7. Als de ph geen f is.

doophemd (Pier Anne de Jong)

dopheide

dophoed (Pier Anne de Jong)

flaphoed (Francien Duifhuis)

heuphoogte (Pier Anne de Jong)

hulphond

kaphout (Francien Duifhuis)

kemphaan

klomphengel (hmmm)

kluphuis (twijfelachtig, maar ja)

koophuis

kophalsromp boerderij

lamphouder

loophengel (hmmm)

ophaalbrug (Francien Duifhuis)

ophef (Francien Duifhuis)

ophopen (Pier Anne de Jong)

pomphouder (Francien Duifhuis)

schaapherder

Schiphol

slaaphut

sloophamer

sloophuis (Francien Duifhuis)

sloophout (Francien Duifhuis)

sokophouder (Francien Duifhuis)

Staphorst

stophaak (Karel van der Wal)

stophoest

stripheld

tophit

tophypotheek

traphek / klaphek

werphengel

zeephouder (Francien Duifhuis)


en dan natuurlijk een hele deelverzameling 'op' woorden, zoals daar zijn


ophalen

ophangen

ophelderen

ophemelen

ophijsen

ophouden

ophopen

ophogen

7. De komma achter de aanhef


Wij hebben allemaal op school geleerd dat achter de aanhef van een brief of een email een komma hoort te staan.
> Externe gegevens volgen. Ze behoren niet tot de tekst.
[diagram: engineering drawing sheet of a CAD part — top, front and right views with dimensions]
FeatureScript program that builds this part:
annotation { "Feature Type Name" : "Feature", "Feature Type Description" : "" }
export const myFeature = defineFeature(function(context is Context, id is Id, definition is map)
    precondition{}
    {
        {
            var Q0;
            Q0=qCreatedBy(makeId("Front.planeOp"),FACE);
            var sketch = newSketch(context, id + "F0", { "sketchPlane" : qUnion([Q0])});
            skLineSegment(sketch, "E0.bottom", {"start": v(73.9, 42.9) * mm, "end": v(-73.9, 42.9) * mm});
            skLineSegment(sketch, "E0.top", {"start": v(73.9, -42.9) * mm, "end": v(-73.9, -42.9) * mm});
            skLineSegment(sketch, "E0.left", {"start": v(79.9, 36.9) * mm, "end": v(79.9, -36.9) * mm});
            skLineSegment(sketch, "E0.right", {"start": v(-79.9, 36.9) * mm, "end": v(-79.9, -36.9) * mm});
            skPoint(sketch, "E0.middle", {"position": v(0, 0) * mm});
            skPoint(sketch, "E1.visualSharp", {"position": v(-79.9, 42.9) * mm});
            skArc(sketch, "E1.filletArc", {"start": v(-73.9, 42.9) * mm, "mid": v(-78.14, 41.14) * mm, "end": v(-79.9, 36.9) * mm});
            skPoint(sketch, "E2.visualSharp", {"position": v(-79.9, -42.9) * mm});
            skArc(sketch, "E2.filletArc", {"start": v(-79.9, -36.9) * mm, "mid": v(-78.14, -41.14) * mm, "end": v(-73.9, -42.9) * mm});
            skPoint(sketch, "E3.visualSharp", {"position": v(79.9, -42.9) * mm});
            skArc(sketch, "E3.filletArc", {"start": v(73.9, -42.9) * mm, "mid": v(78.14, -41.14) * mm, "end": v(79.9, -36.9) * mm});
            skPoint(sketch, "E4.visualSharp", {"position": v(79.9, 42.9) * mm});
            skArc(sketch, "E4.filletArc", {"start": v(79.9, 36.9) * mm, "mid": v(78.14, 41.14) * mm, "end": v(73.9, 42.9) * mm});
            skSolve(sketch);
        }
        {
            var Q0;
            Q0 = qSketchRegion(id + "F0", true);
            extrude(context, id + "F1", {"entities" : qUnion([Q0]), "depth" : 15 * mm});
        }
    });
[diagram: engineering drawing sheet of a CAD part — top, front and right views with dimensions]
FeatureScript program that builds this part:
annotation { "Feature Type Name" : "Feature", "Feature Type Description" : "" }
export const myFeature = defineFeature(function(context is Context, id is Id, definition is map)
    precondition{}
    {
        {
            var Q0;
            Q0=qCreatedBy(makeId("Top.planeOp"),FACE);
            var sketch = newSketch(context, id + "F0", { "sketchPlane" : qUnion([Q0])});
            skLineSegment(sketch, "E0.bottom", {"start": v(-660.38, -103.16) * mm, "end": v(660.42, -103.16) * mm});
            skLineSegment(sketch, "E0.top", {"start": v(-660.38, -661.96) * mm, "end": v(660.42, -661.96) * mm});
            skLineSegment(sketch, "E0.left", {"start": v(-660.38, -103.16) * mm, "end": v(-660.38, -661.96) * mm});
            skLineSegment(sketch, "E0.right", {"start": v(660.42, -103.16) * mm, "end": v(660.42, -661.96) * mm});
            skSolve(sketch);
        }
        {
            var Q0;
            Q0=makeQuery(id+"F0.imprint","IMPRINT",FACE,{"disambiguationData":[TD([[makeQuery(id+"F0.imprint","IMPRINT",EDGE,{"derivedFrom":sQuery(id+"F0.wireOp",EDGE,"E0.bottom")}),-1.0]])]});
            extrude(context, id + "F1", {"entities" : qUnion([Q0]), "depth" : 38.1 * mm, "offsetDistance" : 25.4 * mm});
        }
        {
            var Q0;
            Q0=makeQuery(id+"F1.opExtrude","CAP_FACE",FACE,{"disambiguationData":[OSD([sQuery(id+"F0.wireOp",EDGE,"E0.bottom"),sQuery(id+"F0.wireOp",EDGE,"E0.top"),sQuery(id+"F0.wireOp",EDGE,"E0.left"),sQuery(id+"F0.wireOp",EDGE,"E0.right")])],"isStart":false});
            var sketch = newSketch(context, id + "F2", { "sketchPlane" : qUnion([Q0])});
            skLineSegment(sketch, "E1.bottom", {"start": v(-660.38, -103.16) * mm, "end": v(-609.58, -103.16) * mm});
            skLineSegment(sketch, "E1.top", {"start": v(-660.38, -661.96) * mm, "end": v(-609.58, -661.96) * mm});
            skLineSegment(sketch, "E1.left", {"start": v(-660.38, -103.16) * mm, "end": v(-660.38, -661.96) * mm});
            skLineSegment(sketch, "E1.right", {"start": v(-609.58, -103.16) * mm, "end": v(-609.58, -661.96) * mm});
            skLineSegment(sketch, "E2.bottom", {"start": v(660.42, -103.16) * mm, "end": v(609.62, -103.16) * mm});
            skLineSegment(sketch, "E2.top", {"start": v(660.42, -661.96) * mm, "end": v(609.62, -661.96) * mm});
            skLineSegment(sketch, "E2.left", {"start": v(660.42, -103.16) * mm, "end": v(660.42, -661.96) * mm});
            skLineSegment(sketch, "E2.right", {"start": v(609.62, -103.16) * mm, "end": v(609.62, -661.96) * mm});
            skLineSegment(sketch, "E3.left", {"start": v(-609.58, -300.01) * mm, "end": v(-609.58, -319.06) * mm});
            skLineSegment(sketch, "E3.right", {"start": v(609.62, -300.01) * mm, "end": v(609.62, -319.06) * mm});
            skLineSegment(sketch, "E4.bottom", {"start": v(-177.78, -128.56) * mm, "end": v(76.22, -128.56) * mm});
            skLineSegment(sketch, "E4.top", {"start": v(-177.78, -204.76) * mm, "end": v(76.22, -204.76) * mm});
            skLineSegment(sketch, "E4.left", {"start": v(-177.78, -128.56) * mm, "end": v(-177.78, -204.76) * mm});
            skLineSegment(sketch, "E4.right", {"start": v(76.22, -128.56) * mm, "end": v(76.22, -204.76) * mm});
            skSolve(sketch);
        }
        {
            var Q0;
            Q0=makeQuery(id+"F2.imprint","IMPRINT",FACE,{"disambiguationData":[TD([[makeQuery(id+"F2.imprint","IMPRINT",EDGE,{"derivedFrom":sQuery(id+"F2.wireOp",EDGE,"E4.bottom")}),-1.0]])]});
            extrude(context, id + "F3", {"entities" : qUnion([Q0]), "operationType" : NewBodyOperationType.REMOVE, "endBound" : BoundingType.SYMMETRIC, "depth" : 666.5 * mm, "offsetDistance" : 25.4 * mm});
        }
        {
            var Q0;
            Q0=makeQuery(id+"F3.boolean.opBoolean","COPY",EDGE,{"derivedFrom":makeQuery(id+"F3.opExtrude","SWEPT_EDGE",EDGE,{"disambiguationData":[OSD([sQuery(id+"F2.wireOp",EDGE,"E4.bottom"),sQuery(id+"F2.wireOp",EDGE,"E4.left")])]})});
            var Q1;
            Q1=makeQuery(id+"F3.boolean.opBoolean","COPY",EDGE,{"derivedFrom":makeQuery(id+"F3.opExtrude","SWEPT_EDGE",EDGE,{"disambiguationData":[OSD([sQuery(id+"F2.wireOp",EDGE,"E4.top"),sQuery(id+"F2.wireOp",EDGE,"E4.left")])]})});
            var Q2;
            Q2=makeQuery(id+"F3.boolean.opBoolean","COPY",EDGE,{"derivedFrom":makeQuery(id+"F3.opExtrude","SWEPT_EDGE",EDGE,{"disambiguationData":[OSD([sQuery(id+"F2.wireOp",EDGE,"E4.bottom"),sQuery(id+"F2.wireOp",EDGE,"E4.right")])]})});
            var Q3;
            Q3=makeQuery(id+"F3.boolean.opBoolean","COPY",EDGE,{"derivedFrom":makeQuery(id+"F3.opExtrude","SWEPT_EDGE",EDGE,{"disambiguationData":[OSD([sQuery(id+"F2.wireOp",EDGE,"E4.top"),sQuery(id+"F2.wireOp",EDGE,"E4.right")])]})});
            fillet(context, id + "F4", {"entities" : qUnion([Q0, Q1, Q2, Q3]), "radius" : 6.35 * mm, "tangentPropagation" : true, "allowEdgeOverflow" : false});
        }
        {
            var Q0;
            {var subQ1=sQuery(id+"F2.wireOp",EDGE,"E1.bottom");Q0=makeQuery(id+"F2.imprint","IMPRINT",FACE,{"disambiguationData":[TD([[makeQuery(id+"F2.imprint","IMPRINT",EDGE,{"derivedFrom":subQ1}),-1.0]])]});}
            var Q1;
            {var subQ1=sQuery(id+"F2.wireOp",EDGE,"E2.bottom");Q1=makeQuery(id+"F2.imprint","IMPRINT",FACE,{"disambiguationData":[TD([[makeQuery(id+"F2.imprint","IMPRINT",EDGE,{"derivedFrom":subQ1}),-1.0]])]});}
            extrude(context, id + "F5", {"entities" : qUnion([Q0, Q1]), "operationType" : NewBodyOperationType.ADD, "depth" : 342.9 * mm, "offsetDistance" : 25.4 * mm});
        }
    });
Dus:

Geachte heer Jansen,


Het rare is dat de eerste zin van de rest van de brief met een hoofdletter dient te beginnen. Na de komma komt dus nu ineens een hoofdletter. Nergens anders in het Nederlands doen wij dat.

Het genootschap Onze Taal zegt er dit over:


De aanhef van een brief of e-mail eindigt met een komma. Toch begint de eerste zin van de eigenlijke boodschap niet met een kleine letter. Waarom niet?

Vroeger was het gebruikelijk om de eerste zin van een brief met een kleine letter te beginnen. De redenering hiervoor was: de zin is eigenlijk begonnen bij de aanhef (bijvoorbeeld 'Geachte heer Bussink,') en het vervolg van die zin (ná de komma) begint daarom met een kleine letter; de zin wordt dus voortgezet.

Tegenwoordig beschouwen we de aanhef van een brief niet als onderdeel van de eerste zin, maar als afzonderlijk element van de brief. Volgens de huidige briefconventies beginnen we de eerste zin dan ook met een hoofdletter, ook al eindigt de aanhef op een komma.

Dat is geen antwoord op de vraag 'waarom niet'. Als de aanhef een afzonderlijk element van de brief is moet er dus geen komma, maar een punt staan. Daarna volgt in dat geval logischerwijs een hoofdletter. De woorden 'dan ook' zijn dan ook volkomen misplaatst. Dit is 'dan ook' geen verklaring, maar een vaststelling. Beter was geweest als Onze Taal had gezegd: hoe wonderlijk ook, maar wij hebben nu eenmaal afgesproken het zo te doen.

Ik besloot eerst om het weer 'als vroeger' te doen: een komma achter de aanhef en de eerste regel van de brief te beginnen met een kleine letter. 

Echter, beter en logischer vind ik om na de aanhef 'Beste Peter' een punt te zetten en de feitelijke brief te beginnen met een hoofdletter. En zo ga ik het dus doen voortaan. Het is een keuze, dat is duidelijk, maar het lullige onzin verhaal van 'Onze Taal' stuit me zo tegen de borst dat ik nu dan toch maar mijn eigen keuze maak. Aanhef, punt. Nieuwe regel: dus hoofdletter. Punt uit!